Demographic Diversity on the Web
“Men are from Mars, women are from Venus,” proclaimed John Gray in his influential, yet controversial, 1992 book of the same title, which highlights differences between the sexes. This summer Irmak Sirer, Jake Hofman and I explored an online version of this issue, examining the extent to which the web experiences of, for example, men and women, and Whites and Blacks differ.[1] We started with a treasure trove of data from the Nielsen Company: complete web browsing histories for 265,000 anonymized users, together with demographic information on each individual, including their age, sex, race, educational attainment, and household income. This dataset of more than three billion site visits over the course of a year let us conduct one of the most comprehensive analyses of internet usage to date.[2]
We make three broad observations, at the level of sites, demographic groups, and individuals.
First, examining the demographic composition of the top 100,000 domains, we find numerous prominent sites with highly homogeneous audiences. For example, Fox News and Pet Finder attract millions of visitors each month, yet have audiences that are more than 90% White. Similarly, popular male-dominated destinations include the sports site Cover It Live and the adult entertainment site Need Live, while shopping site Collections Etc. tops the list of popular destinations that are more than 90% female.[3] It’s tempting to take an “everything is obvious” stance toward these results since, for example, everyone knows that sports and porn are exclusively male past-times, right? Well, perhaps surprisingly, that’s actually wrong. Many of the most popular sports sites—including Yahoo! Sports—and even porn sites have sizable female contingents of 20% or more. Moreover, we find that despite the existence of such skewed online destinations, a substantial fraction of sites have relatively diverse audiences that mirror the online population at large. In fact, comparing the homogeneity of websites to zip codes, we find that websites tend to be more racially diverse—though less gender balanced—than their offline counterparts.

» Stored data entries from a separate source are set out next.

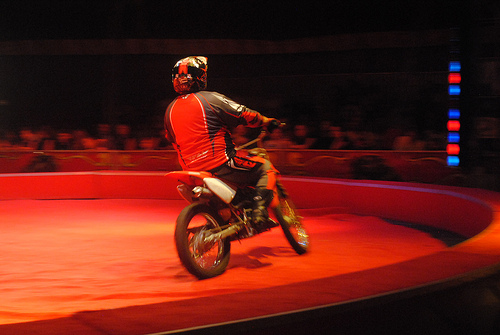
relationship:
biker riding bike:
[162, 56, 281, 228] [165, 123, 310, 279]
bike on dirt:
[165, 123, 310, 279] [0, 194, 452, 324]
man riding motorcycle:
[19, 125, 59, 183] [172, 147, 287, 268]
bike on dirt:
[165, 123, 310, 279] [4, 204, 179, 292]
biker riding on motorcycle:
[162, 56, 281, 228] [163, 117, 317, 272]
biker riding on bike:
[162, 56, 281, 228] [165, 123, 310, 279]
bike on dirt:
[165, 123, 310, 279] [55, 237, 122, 293]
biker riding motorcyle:
[162, 56, 281, 228] [168, 119, 310, 278]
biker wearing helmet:
[162, 56, 281, 228] [172, 56, 208, 94]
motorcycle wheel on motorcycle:
[174, 205, 231, 278] [93, 79, 395, 284]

We next move from a site-centric to a group-centric analysis. The plot below illustrates some of our findings by graphing the fraction of time that men and women, and Whites and non-Whites, spend on each of the top fifty sites (here’s a version of the plot that Andrew prefers). On the one hand, all demographic groups spend more than a third of their time on a handful of core email, search and social networking sites. On the other hand, there is notable variation in how different groups distribute their time online, both on universally popular and on niche sites. For example, while YouTube is heavily frequented by both sexes, men spend nearly twice as much of their time on the site than do women. Likewise, Etsy—a relatively niche, crafts site—ranks among the top 100 most popular destinations for women, but is comparatively unpopular among men.
Finally, given the substantial group-level differences, we ask whether one can reliably predict an individual’s demographics from the websites that they visit. We find that while browsing history is a reasonable indicator of education and income, it’s relatively easier to infer sex and race. (At the risk of encouraging over-interpretation, I’ll disclose that visiting Country Music Television is a strong predictor of being White, while visiting the cosmetics company Lancôme is a strong female cue.) Thus, while nearly everyone spends a lot of time on social networking sites or checking email, there are nevertheless telling browsing habits that reveal an individual’s demographic attributes.

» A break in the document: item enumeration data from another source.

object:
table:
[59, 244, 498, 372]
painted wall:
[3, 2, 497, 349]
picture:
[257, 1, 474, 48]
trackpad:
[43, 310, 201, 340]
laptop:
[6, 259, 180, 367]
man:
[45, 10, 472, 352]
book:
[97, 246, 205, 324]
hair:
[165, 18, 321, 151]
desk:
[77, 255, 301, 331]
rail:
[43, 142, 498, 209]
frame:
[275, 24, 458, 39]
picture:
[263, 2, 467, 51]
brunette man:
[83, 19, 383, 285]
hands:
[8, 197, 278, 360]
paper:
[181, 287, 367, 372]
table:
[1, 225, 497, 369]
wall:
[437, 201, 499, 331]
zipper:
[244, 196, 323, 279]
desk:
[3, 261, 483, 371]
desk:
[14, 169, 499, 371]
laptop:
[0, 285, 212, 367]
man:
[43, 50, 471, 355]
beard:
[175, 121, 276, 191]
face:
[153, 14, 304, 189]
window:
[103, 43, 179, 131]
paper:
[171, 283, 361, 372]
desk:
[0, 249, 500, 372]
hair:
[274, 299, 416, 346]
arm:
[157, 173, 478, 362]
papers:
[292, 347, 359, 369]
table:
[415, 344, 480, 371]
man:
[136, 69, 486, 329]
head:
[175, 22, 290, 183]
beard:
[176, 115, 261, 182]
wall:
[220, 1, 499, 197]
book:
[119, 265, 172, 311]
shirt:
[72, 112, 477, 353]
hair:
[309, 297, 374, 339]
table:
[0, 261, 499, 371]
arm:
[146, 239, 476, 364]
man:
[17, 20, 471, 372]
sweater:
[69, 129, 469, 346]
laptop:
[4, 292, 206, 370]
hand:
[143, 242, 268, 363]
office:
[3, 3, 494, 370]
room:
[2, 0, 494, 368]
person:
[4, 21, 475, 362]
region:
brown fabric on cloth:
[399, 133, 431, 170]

Returning to the motivating question—how different are the online experiences of various demographic groups?—we are left with a decidedly mixed answer, apropos of this blog. Moreover, whether the variation we report is cause for alarm or simply reflects individual preferences is a complex question that we leave largely unanswered. Well, whether or not the internet is a land of rainbows that’ll help us all just get along, at least it’s really great for porn.
NB: For a more complete analysis, check out our paper. Big thanks to Mainak Mazumdar at the Nielsen Company for providing web browsing data, and to Dan Reeves, Bethany Soule and Jake Hofman for helpful comments. Thanks also to Andrew Gelman for graphics advice.
Illustration by Kelly Savage
Footnotes
[1] We actually traversed a circuitous path before settling on this research direction, a path that Jake chronicled nicely in a recent talk at TimesOpen 2.0.
[2] As a point of comparison, typical studies of web usage are survey-driven—for example, the recent studies on income disparities by the Pew Center—and are thus necessarily limited in both scale and scope.
[3] Lest you take this list as confirming stereotypes that men like sports and porn, while women like shopping, let me remind you of the prosecutor’s fallacy: That most people who engage in a certain activity are men does not imply that most men engage in that activity. In particular, even though 91% of traffic on Cover It Live is generated by men, less than 0.1% of traffic generated by men is directed toward that site.